What the AI layer actually is
Stepping back, the AI layer in this pipeline is not a single model. It is:
- A prompted general-purpose LLM for extraction, specification matching, and listing copy
- A pre-trained multilingual embedding model for cross-lingual retrieval, running inference only
- A structured scoring function (rule-based initially, learned over time) for supplier and price vetting
- Deterministic pricing logic with narrow ML components for input estimation (freight, HS codes)
- A lightweight image classifier for listing image curation
The architecture is a directed pipeline with learned components at specific stages, not an end-to-end trained system. This is the right design for several reasons. First, each stage is independently debuggable — when the system returns a wrong product, you can trace the failure to a specific stage rather than attributing it to an opaque model. Second, each stage can be improved independently — a better embedding model improves retrieval without touching the vetting logic.
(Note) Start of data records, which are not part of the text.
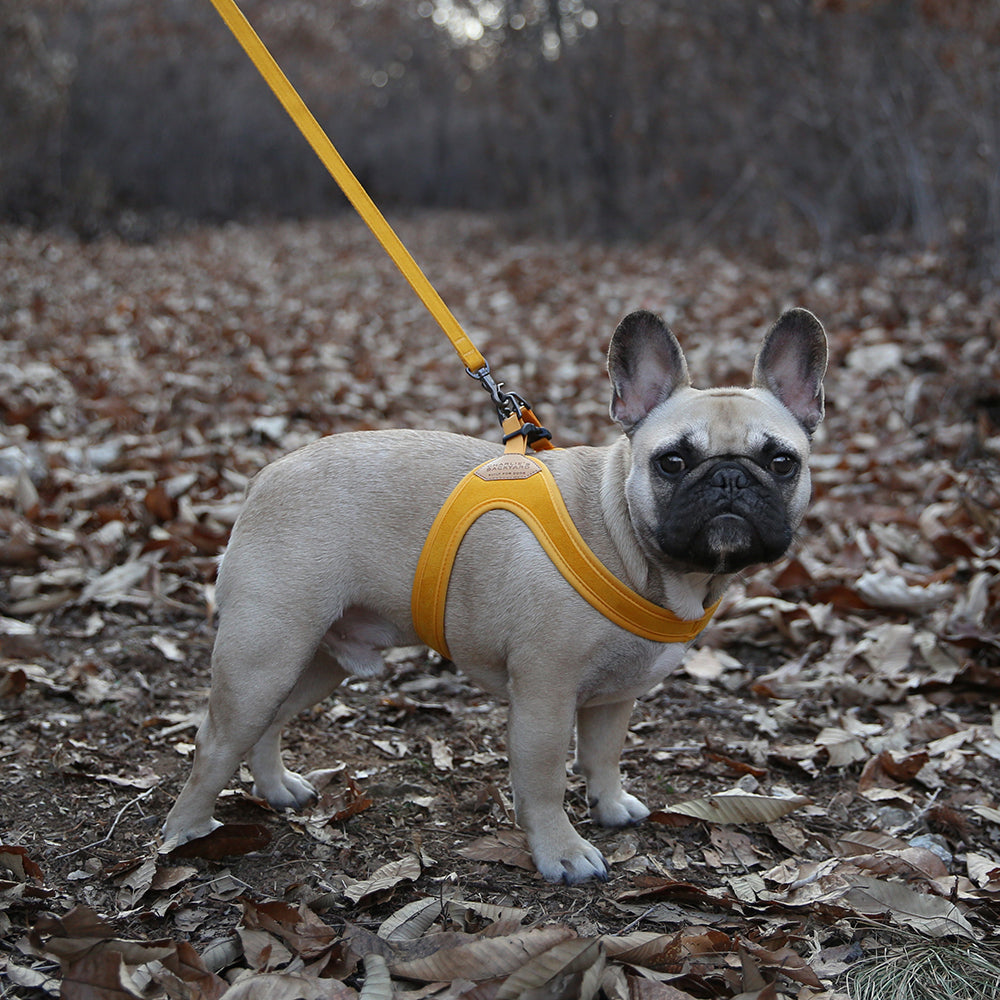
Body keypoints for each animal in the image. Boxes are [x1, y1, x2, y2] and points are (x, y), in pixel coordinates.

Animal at [164, 306, 828, 884]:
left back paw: (276, 788)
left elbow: (604, 757)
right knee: (215, 743)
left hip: (317, 658)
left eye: (781, 461)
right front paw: (562, 852)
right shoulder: (544, 694)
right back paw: (187, 833)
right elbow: (543, 780)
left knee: (270, 722)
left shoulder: (615, 696)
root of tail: (268, 474)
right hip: (264, 654)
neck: (626, 540)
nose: (730, 477)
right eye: (671, 462)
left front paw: (610, 806)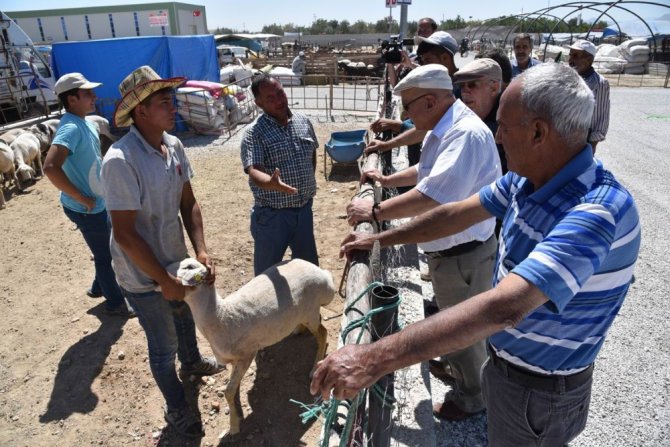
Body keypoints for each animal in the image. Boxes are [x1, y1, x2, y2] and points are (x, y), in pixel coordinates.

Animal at [171, 260, 334, 438]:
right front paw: (238, 414)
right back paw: (298, 329)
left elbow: (228, 391)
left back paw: (314, 368)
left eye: (189, 267)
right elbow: (233, 389)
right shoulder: (235, 360)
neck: (221, 316)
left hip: (311, 311)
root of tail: (324, 275)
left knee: (323, 333)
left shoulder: (247, 355)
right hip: (306, 313)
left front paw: (234, 426)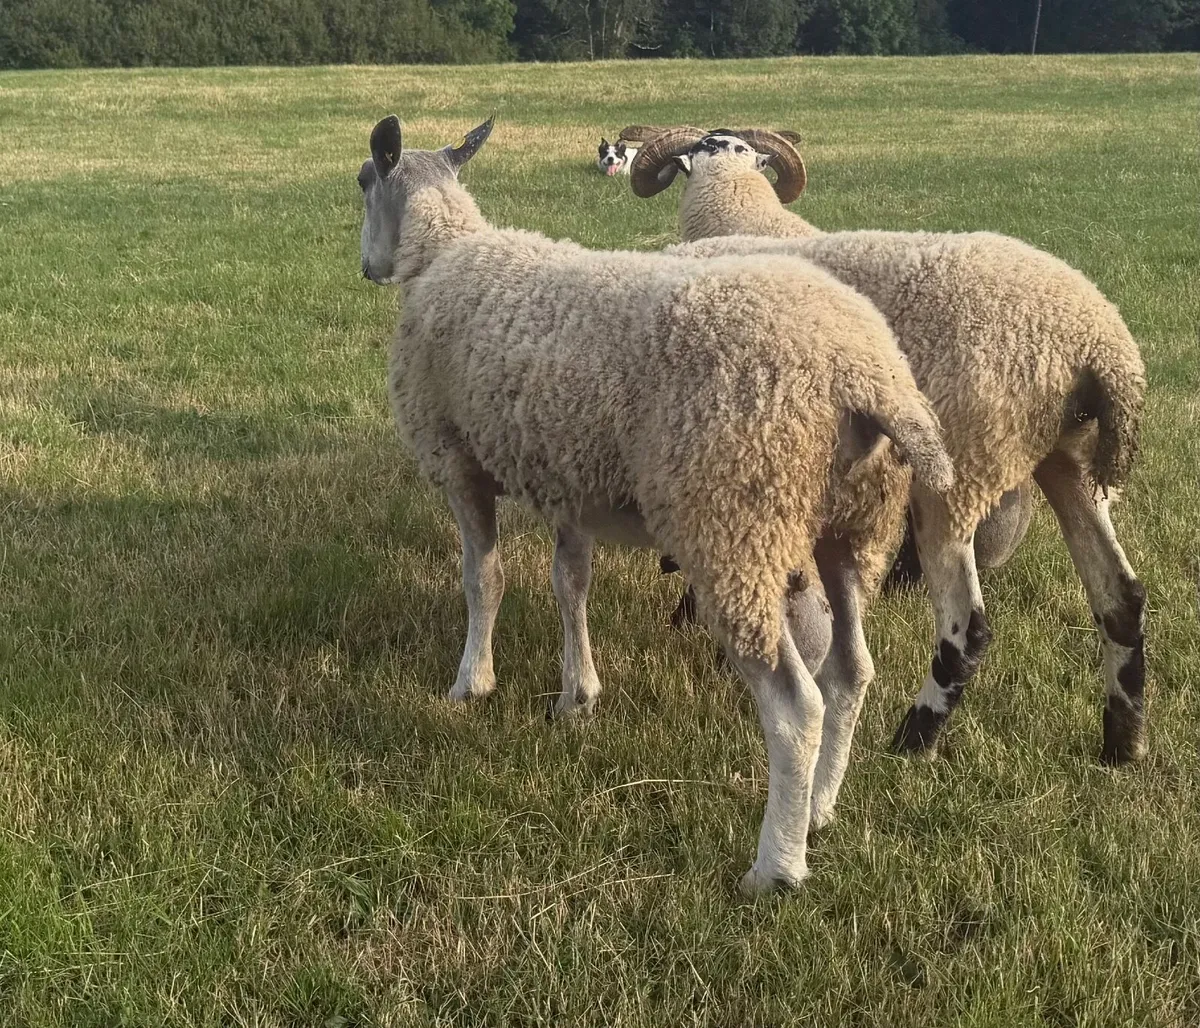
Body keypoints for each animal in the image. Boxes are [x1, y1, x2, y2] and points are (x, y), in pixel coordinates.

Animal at [358, 113, 955, 892]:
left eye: (362, 181)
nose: (366, 267)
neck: (442, 254)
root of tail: (864, 371)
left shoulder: (458, 462)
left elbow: (483, 579)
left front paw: (471, 684)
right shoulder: (571, 482)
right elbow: (569, 586)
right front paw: (577, 696)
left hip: (735, 521)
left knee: (796, 705)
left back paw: (776, 866)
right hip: (851, 528)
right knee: (851, 672)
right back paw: (821, 810)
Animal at [626, 126, 1148, 765]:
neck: (741, 212)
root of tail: (1101, 346)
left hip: (961, 473)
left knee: (968, 628)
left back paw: (911, 741)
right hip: (1072, 461)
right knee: (1120, 598)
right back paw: (1122, 740)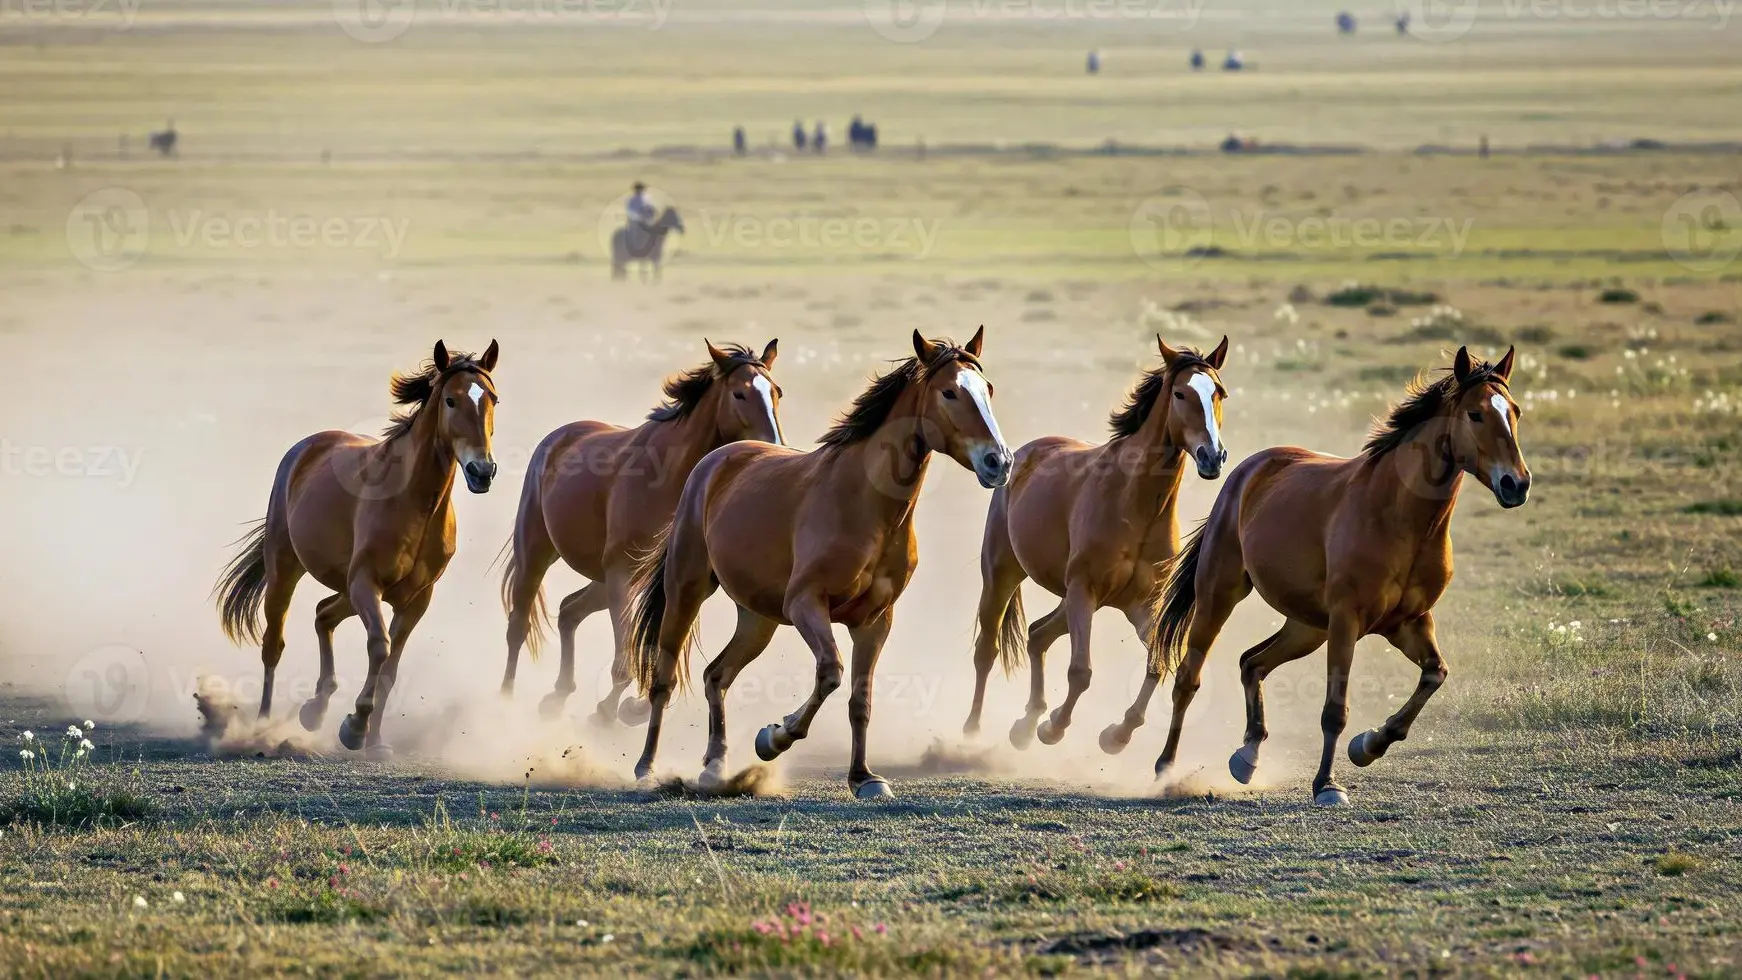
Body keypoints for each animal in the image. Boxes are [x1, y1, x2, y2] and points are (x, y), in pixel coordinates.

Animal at [214, 341, 501, 754]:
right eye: (450, 399)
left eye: (493, 398)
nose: (482, 472)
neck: (415, 504)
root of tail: (306, 447)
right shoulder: (368, 583)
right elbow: (380, 647)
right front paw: (354, 728)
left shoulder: (416, 598)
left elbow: (391, 670)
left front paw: (376, 742)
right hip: (286, 569)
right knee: (274, 643)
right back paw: (263, 727)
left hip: (347, 590)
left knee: (323, 614)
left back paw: (314, 710)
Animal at [498, 340, 784, 724]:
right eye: (739, 393)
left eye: (777, 392)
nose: (775, 447)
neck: (668, 476)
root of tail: (559, 437)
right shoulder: (623, 574)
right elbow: (624, 663)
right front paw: (607, 712)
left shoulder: (678, 586)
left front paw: (632, 708)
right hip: (537, 551)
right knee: (518, 626)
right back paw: (506, 698)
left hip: (601, 580)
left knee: (569, 611)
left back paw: (557, 695)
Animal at [626, 329, 1013, 799]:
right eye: (950, 392)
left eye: (987, 389)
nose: (999, 461)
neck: (864, 503)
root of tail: (718, 459)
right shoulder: (806, 604)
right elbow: (831, 671)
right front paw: (774, 737)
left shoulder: (875, 621)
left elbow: (860, 700)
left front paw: (864, 778)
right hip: (687, 589)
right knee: (664, 676)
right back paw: (647, 767)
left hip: (758, 619)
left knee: (716, 675)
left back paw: (715, 767)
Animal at [963, 335, 1229, 755]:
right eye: (1181, 393)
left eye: (1218, 392)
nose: (1212, 457)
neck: (1136, 504)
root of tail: (1020, 455)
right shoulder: (1084, 591)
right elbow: (1081, 672)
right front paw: (1054, 728)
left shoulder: (1141, 604)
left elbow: (1157, 665)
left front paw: (1117, 735)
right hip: (1006, 576)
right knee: (987, 649)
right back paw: (973, 730)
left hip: (1072, 599)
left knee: (1037, 635)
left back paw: (1025, 725)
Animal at [1147, 346, 1529, 805]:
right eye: (1475, 414)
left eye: (1515, 411)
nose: (1516, 484)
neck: (1400, 517)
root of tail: (1246, 471)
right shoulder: (1348, 621)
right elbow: (1335, 710)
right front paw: (1327, 785)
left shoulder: (1409, 622)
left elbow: (1435, 674)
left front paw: (1368, 745)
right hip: (1220, 595)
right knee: (1188, 679)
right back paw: (1166, 768)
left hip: (1308, 627)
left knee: (1252, 663)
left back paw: (1247, 756)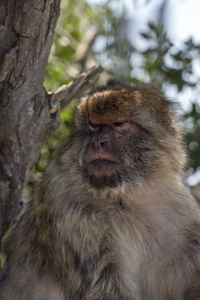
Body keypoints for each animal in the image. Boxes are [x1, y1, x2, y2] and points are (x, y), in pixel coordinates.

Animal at [0, 79, 200, 300]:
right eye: (92, 125)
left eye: (119, 124)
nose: (98, 142)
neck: (127, 200)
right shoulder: (67, 208)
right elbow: (101, 282)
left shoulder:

Third, the system is operational before you have training data, because the stages that require data (the scorer, the freight imputer) have sensible rule-based defaults.
The temptation in a project like this is to reach for a single powerful model and ask it to do everything. An LLM can, in principle, take a customer query written in natural language—for example, “I need three heavy-duty blenders for a small restaurant kitchen, budget around 80,000 KES”—and return a product recommendation in one call. That elegance, however, comes with steep trade-offs. The same model will confidently hallucinate products that do not exist, invent plausible but entirely fictitious prices, and offer no transparent chain of reasoning to help you understand why it made a particular suggestion. Debugging such a failure means tweaking prompts blindly or resampling outputs, neither of which guarantees a fix or prevents regressions on previously working cases.
The pipeline approach sacrifices one-call elegance in favor of reliability, debuggability, and long-term maintainability. The decomposition follows a natural information flow: first, intent and specification extraction turns unstructured customer input into a structured product specification (e.g., “heavy-duty blender, three units, ~80,000 KES total”). Second, catalogue retrieval uses that spec to pull candidate products from supplier catalogues. Third, a vetting and ranking module checks availability and specifications, then produces a shortlist. Fourth, a pricing engine applies landed cost estimates to each vetted product. Finally, listing generation assembles product details and pricing into clean, customer-facing content. Each component can be tested in isolation, logged with structured errors, and improved independently as real user data accumulates—tuning retrieval indices, updating vetting logic, swapping pricing rules, or refining listing templates without retraining everything else. The result is a system that may be less magical but is far more fit for production, especially where correctness and traceability matter more than compactness.
This design principle governs everything described above: match the tool to the sub-problem, not to the project’s desire for a single coherent architecture.